THE TASK:
Each line below that holds the word "moveTo" counts once. Say how many such lines there are, and no more.

EXERCISE INPUTS below:

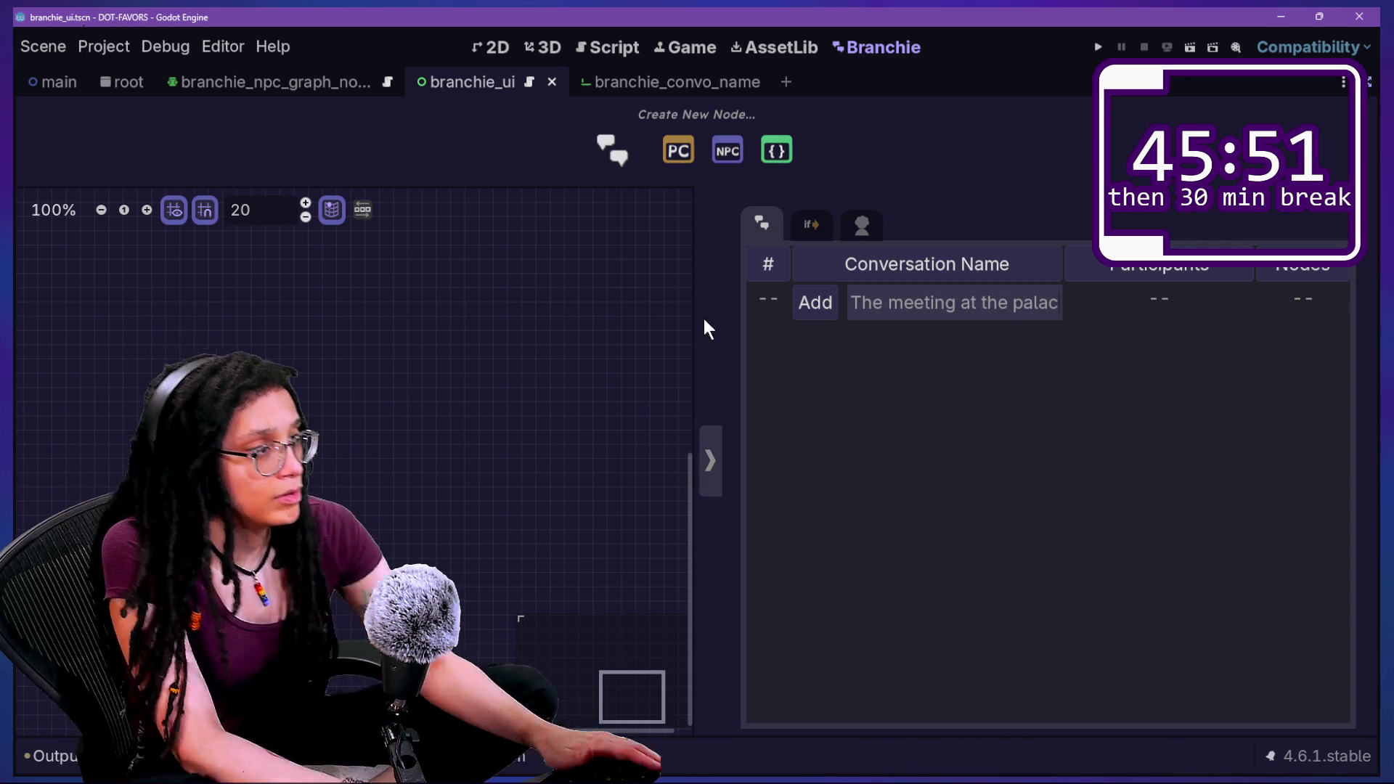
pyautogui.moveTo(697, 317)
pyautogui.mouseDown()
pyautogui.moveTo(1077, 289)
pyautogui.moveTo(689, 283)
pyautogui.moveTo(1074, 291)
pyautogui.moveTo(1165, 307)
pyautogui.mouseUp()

End of EXERCISE INPUTS.
EXERCISE INPUTS below:

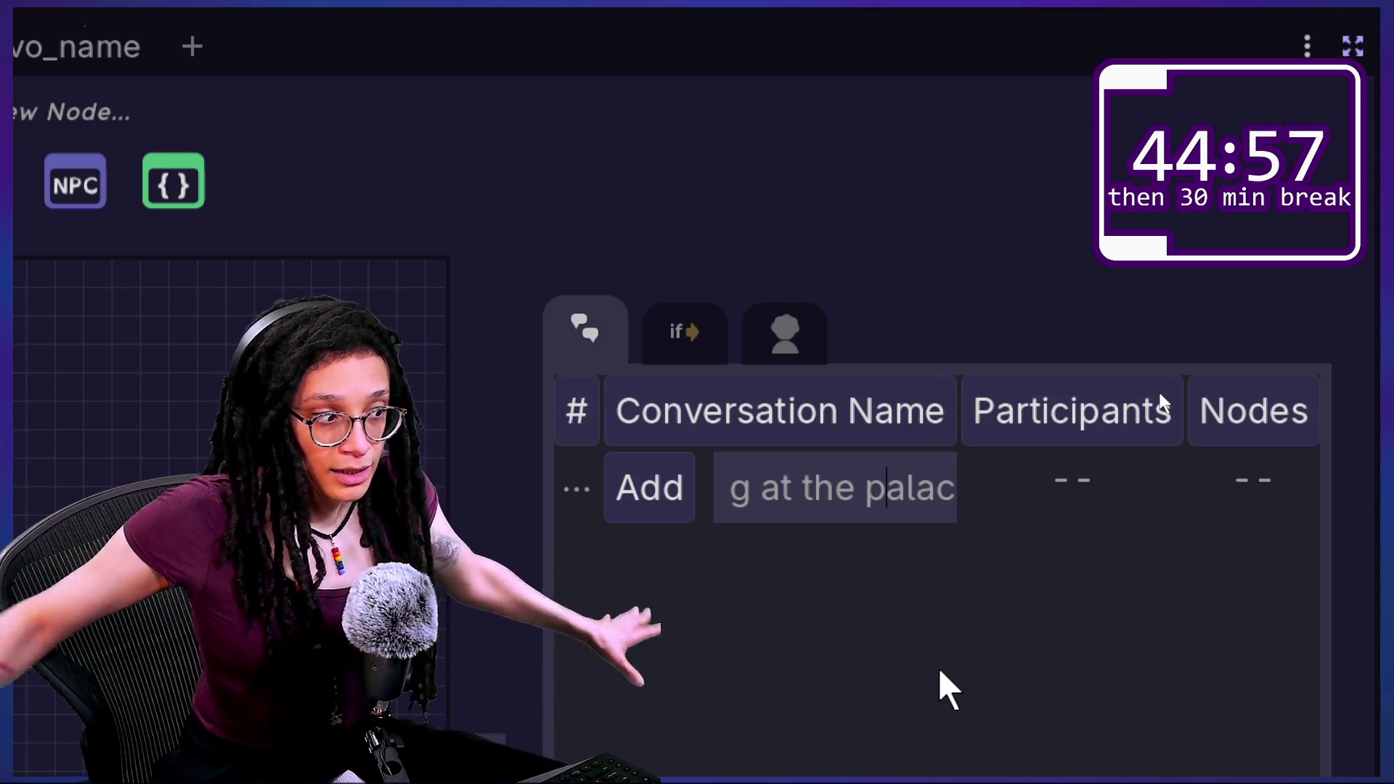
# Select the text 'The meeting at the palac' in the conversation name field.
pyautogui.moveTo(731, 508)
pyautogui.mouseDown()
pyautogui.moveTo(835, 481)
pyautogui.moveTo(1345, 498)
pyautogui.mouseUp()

End of EXERCISE INPUTS.
EXERCISE INPUTS below:

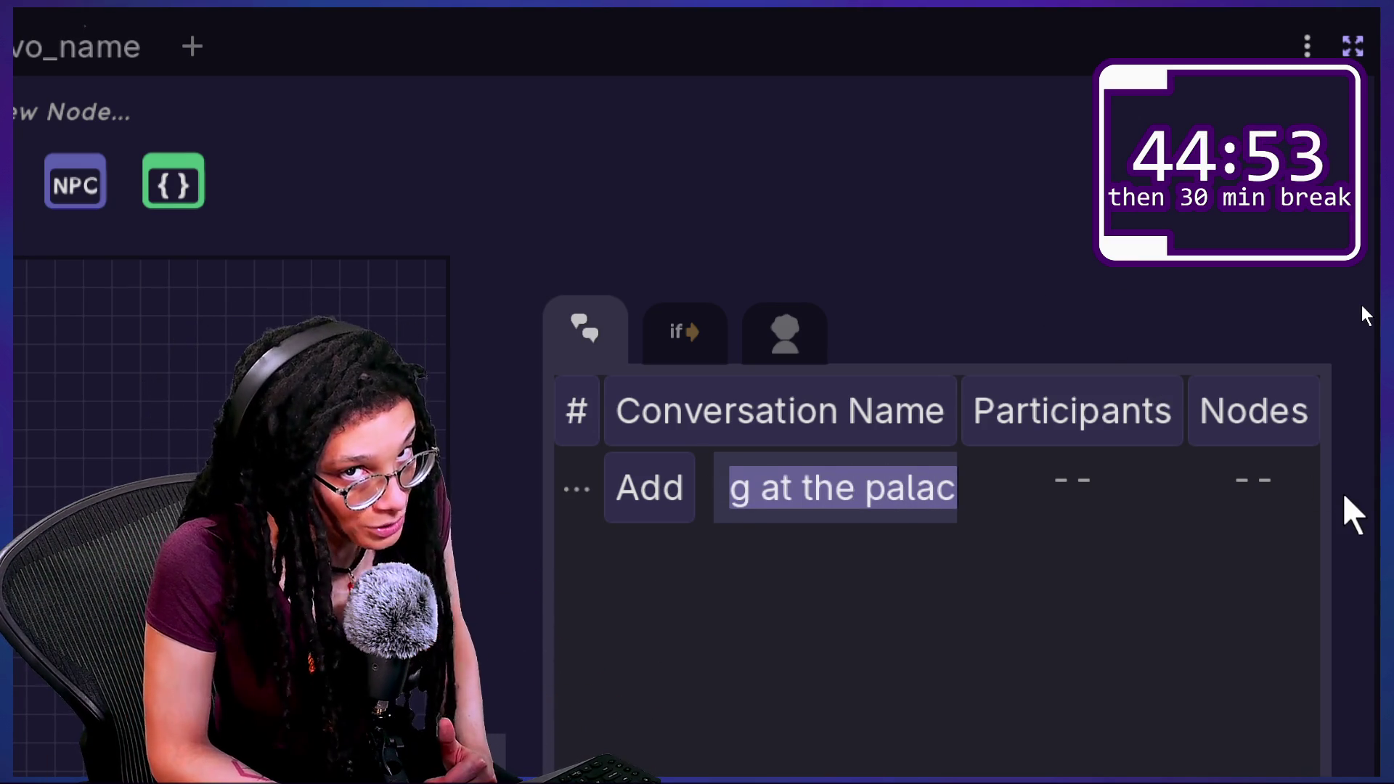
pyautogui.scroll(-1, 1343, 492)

End of EXERCISE INPUTS.

RESPONSE AREA:
8